The title is pretty almost self explanatory, but I will leave my precise question below.
Question. Consider the normed space $(\Bbb R^n,\|\cdot\|_\infty)$, where the infinite norm is the usual one. Show that the unit sphere defined by $$ S = \{\alpha \in \Bbb R^n \colon \|\alpha\|_\infty = 1\}$$ is closed and bounded.

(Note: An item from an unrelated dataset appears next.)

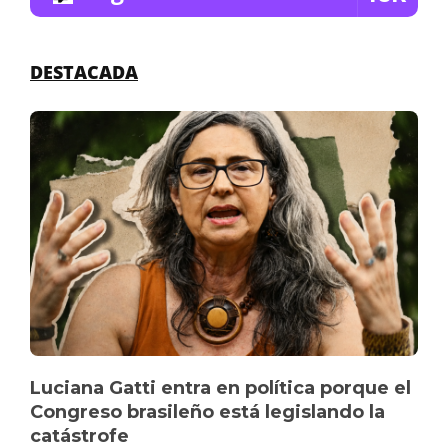
DESTACADA
Luciana Gatti entra en política porque el
Congreso brasileño está legislando la
catástrofe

My attempt. $S$ is obviously bounded (each element of $S$ satisfies the property $\|\alpha\|_\infty = 1$ which implies that each element of $S$ also satisfies the property $\|\alpha\|_\infty \leqslant 1).$
Now, I was trying to prove $S$ is closed (directly) but I am having some troubles. To see $S$ is closed, it suffices to prove that $\overline{S} \subset S.$ Let $\alpha \in \overline{S}$ be an arbitrary point. Then, there exists a sequence $(\alpha_k)_{k \in \Bbb N}$ s.t. $\alpha_k \rightarrow \alpha$ as $k \rightarrow \infty.$ By definition of a convergent sequence,
$$\forall \epsilon > 0, \exists N = N(\epsilon) \colon \forall n \in \Bbb N, n > N \Rightarrow \|\alpha_n-\alpha\|_\infty < \epsilon. $$ But $$\|\alpha\|_\infty = \|(\alpha-\alpha_n) + \alpha_n\|_\infty \leqslant \|\alpha-\alpha_k\|_\infty + \|\alpha_n\|_\infty < \epsilon +1. $$ From here I don't know how to proceed. Any help would be apreciated.
The essential property you are missing is that the norm is continuous (basically by definition). This means that your proof gets even simpler: Take $(a_n)_n$ so $a_n\to a$, with $a_n\in S$. Then, as the norm is continuous and therefore commutes with limits, $1=\lim_{n\to\infty}||a_n||_\infty =||\lim_{n\to\infty}a_n||_\infty=||a||_\infty $.
Another way to see it is that since $||\cdot||_\infty:\mathbb{K}^n\to\mathbb{R}_{\geq 0}$ is continuous, the preimage of closed sets are closed. And $S$ is exactly the preimage of $\lbrace 1\rbrace$.